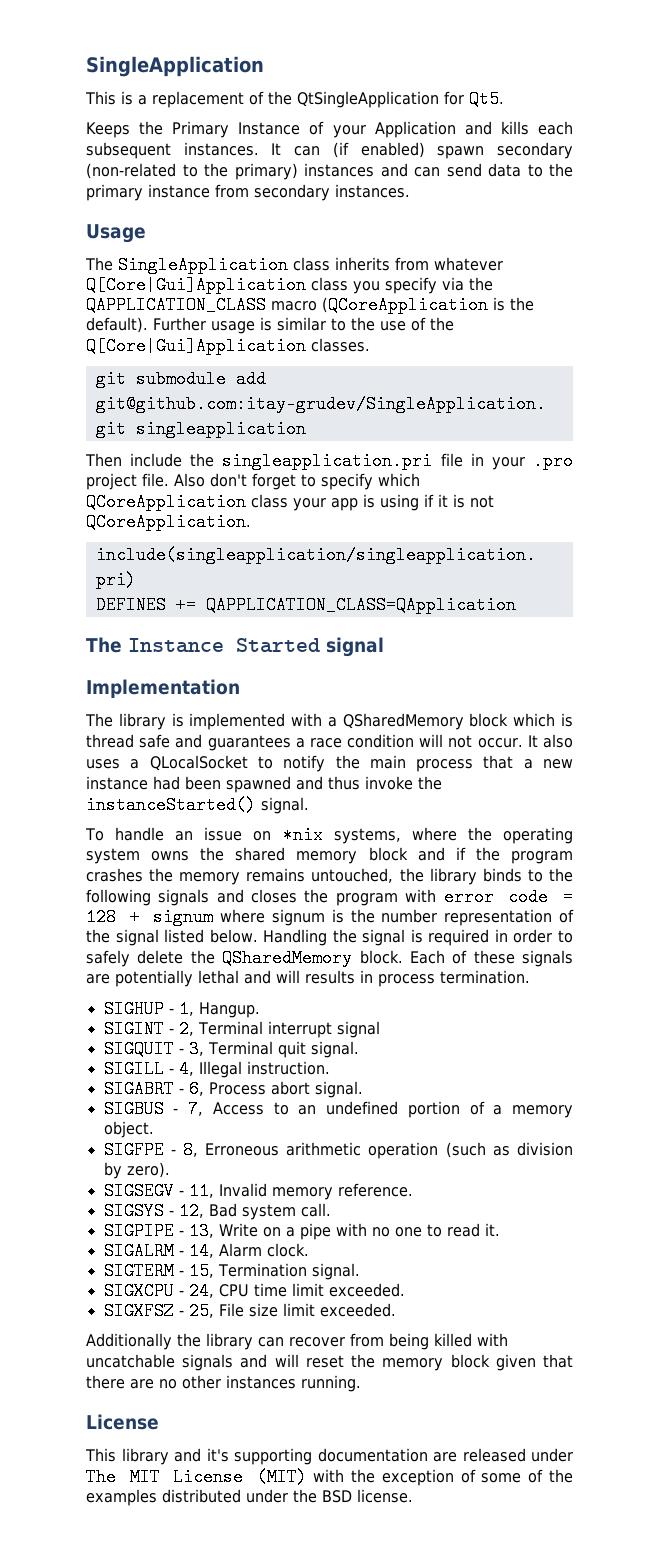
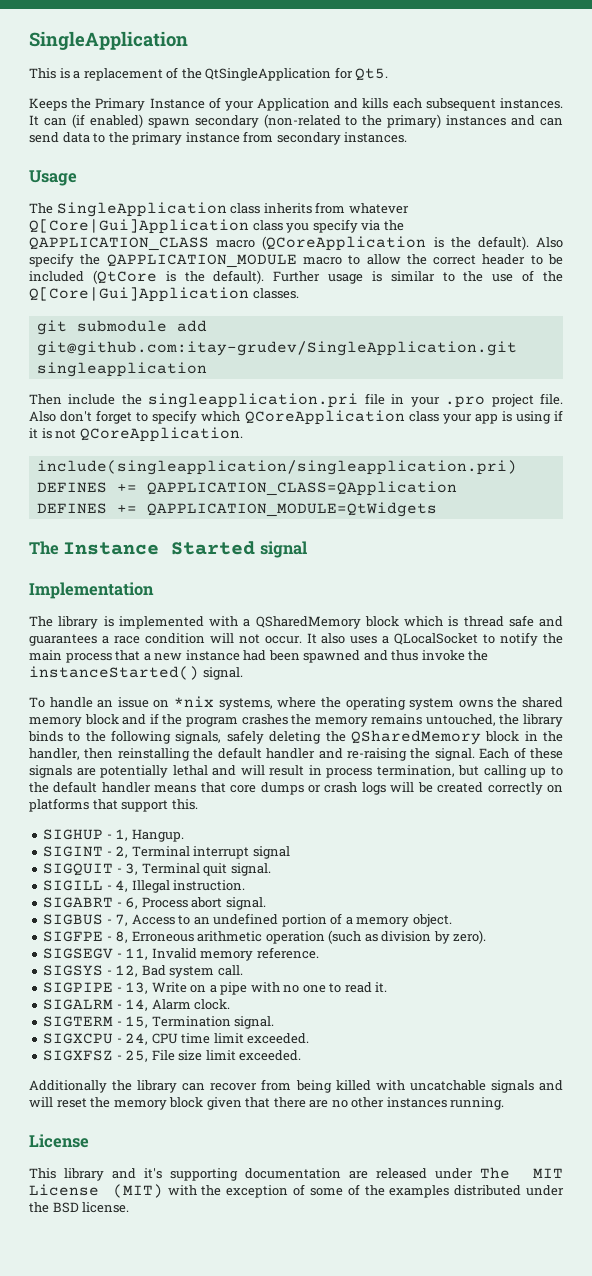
(148, 325) none -> [536,237,564,248] [29,253,563,268] [29,270,265,284] Also specify the QAPPLICATION_MODULE macro to allow the correct header to be included (QtCore is the default).
(516, 605) none -> [36,502,437,517] // DEFINES += QAPPLICATION_MODULE=QtWidgets
[158,888,574,906] [86,908,574,926] [86,929,573,946] [86,949,403,967] signals and closes the program with error code = 128 + signum where signum is the number representation of the signal listed below. Handling the signal is required in order to safely delete the QSharedMemory block. -> [175,730,563,745] [29,747,475,761] signals, safely deleting the QSharedMemory block in the handler, then reinstalling the default handler and re-raising the signal.
[305,970,355,984] results -> [269,765,305,776] result
[440,970,530,984] termination. -> [376,765,564,778] [29,781,564,795] [29,798,198,812] termination, but calling up to the default handler means that core dumps or crash logs will be created correctly on platforms that support this.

What is required -
A faithful copy of all the records is required, with the pictures left out.

Response box -
(148, 325) none -> [536,237,564,248] [29,253,563,268] [29,270,265,284] Also specify the QAPPLICATION_MODULE macro to allow the correct header to be included (QtCore is the default).
(516, 605) none -> [36,502,437,517] // DEFINES += QAPPLICATION_MODULE=QtWidgets
[158,888,574,906] [86,908,574,926] [86,929,573,946] [86,949,403,967] signals and closes the program with error code = 128 + signum where signum is the number representation of the signal listed below. Handling the signal is required in order to safely delete the QSharedMemory block. -> [175,730,563,745] [29,747,475,761] signals, safely deleting the QSharedMemory block in the handler, then reinstalling the default handler and re-raising the signal.
[305,970,355,984] results -> [269,765,305,776] result
[440,970,530,984] termination. -> [376,765,564,778] [29,781,564,795] [29,798,198,812] termination, but calling up to the default handler means that core dumps or crash logs will be created correctly on platforms that support this.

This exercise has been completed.